[Excerpted records Boundary: Start]

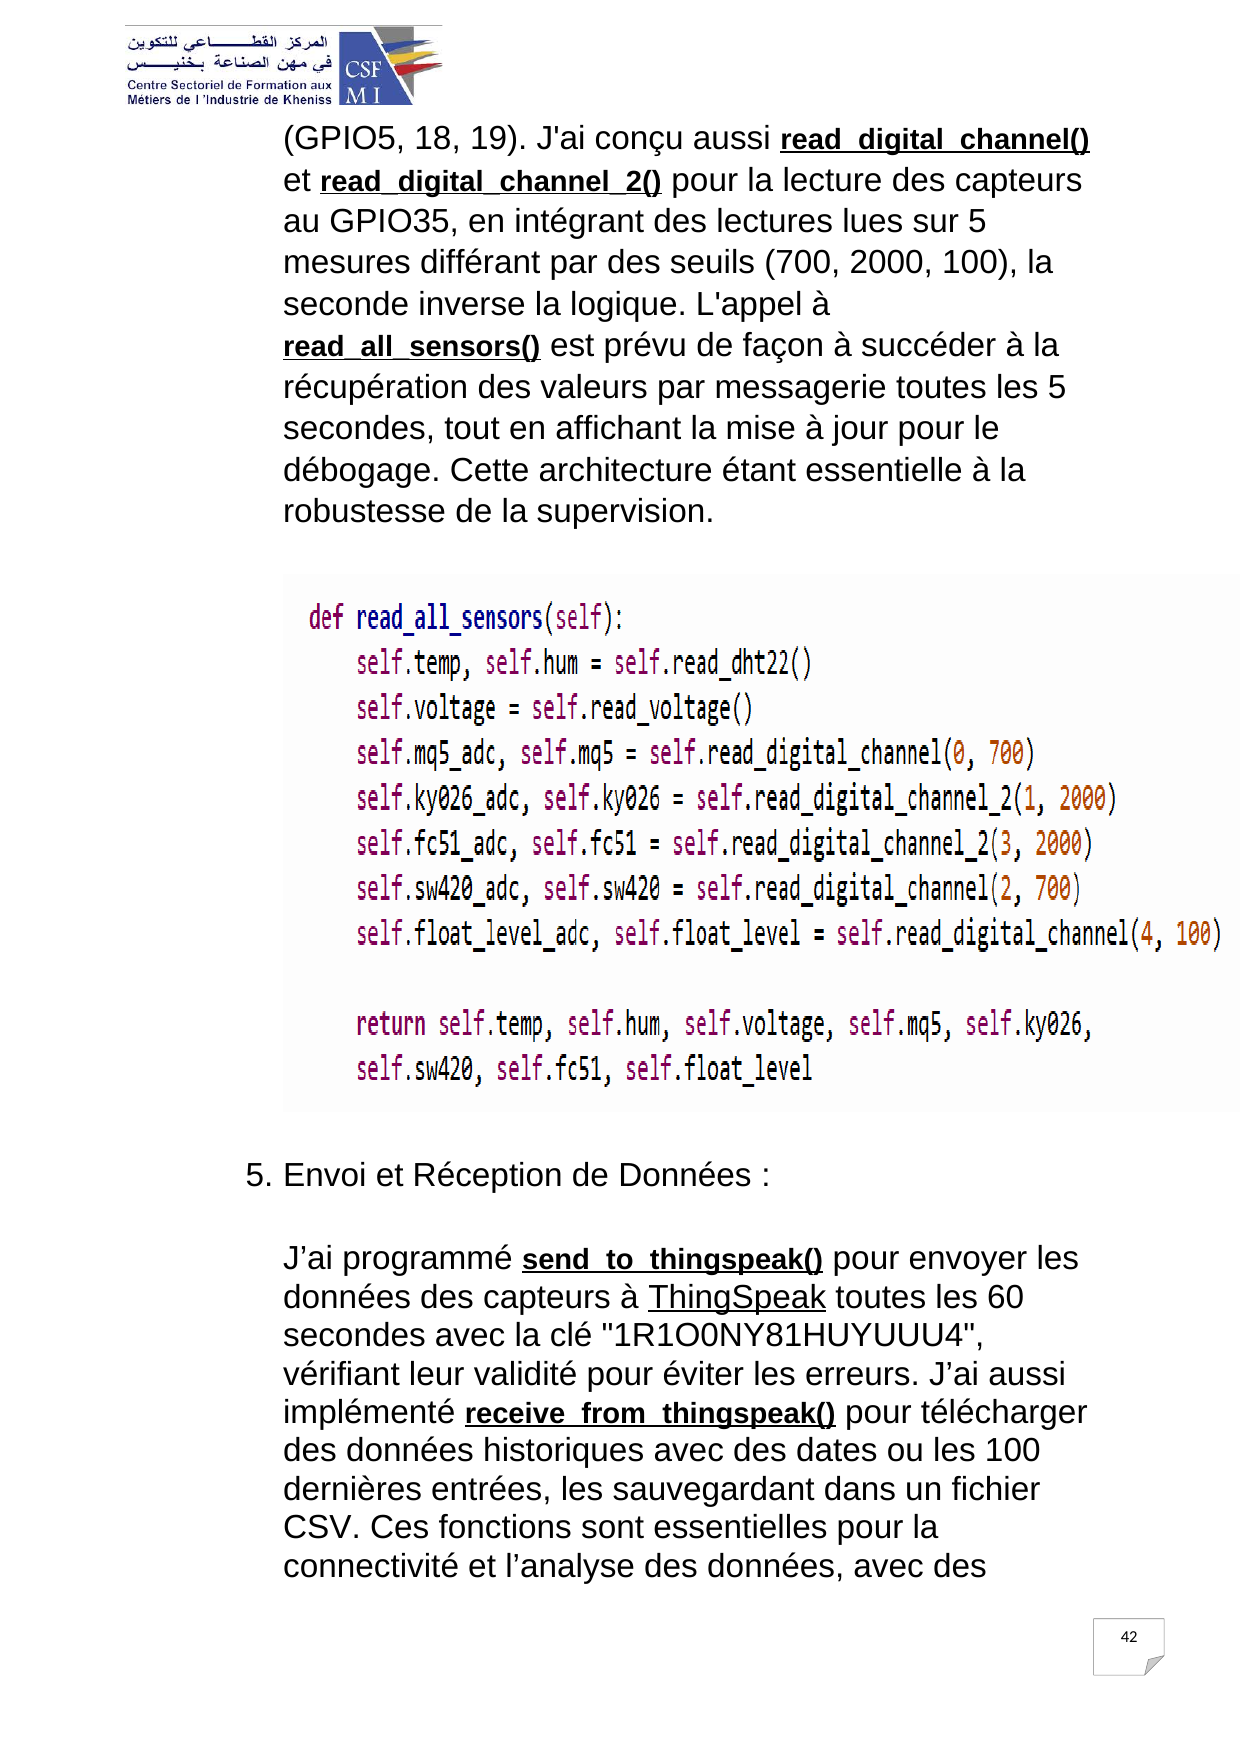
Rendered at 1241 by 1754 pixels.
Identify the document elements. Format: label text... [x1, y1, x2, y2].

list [283, 118, 1093, 530]
picture [125, 25, 443, 105]
list Envoi et Réception de Données : [245, 1155, 1093, 1194]
picture [282, 574, 1241, 1112]
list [283, 1238, 1093, 1584]
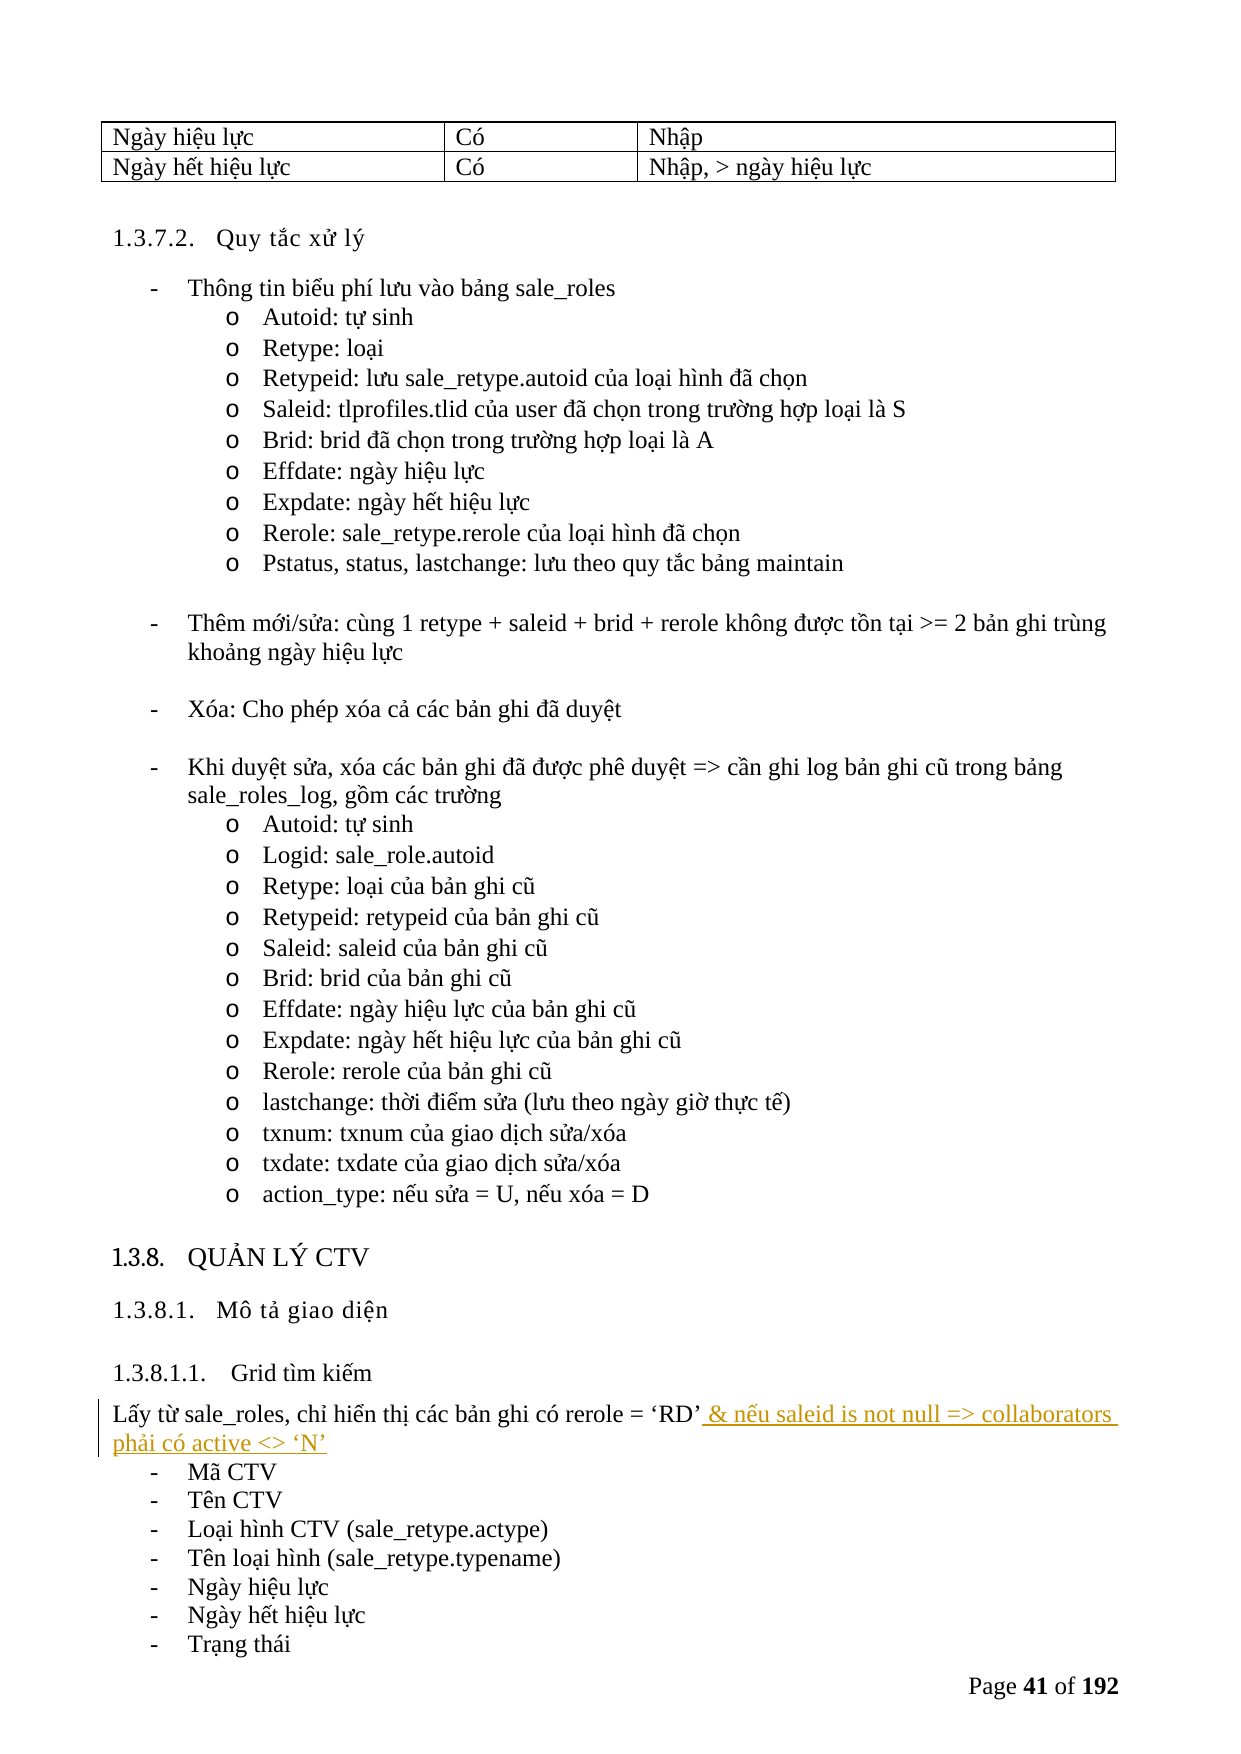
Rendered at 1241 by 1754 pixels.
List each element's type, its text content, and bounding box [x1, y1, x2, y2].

list Loại hình CTV (sale_retype.actype) [150, 1514, 1119, 1543]
list lastchange: thời điểm sửa (lưu theo ngày giờ thực tế) [225, 1087, 1119, 1118]
list Mã CTV [150, 1457, 1119, 1485]
list action_type: nếu sửa = U, nếu xóa = D [225, 1179, 1119, 1210]
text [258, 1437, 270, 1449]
list Rerole: sale_retype.rerole của loại hình đã chọn [225, 518, 1119, 548]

[Excerpted records Boundary: End]

Task prompt - The entries are to be transcribed in full. Their pictures are not.

Task output -
Rendered at 1241 by 1754 pixels.
Identify the document elements. Format: label text... [x1, y1, x2, y2].

list [283, 118, 1093, 530]
picture [125, 25, 443, 105]
list Envoi et Réception de Données : [245, 1155, 1093, 1194]
picture [282, 574, 1241, 1112]
list [283, 1238, 1093, 1584]
Rendered at 1241 by 1754 pixels.
List each element's type, its text content, and bounding box [x1, y1, x2, y2].

list Loại hình CTV (sale_retype.actype) [150, 1514, 1119, 1543]
list lastchange: thời điểm sửa (lưu theo ngày giờ thực tế) [225, 1087, 1119, 1118]
list Mã CTV [150, 1457, 1119, 1485]
list action_type: nếu sửa = U, nếu xóa = D [225, 1179, 1119, 1210]
text [258, 1437, 270, 1449]
list Rerole: sale_retype.rerole của loại hình đã chọn [225, 518, 1119, 548]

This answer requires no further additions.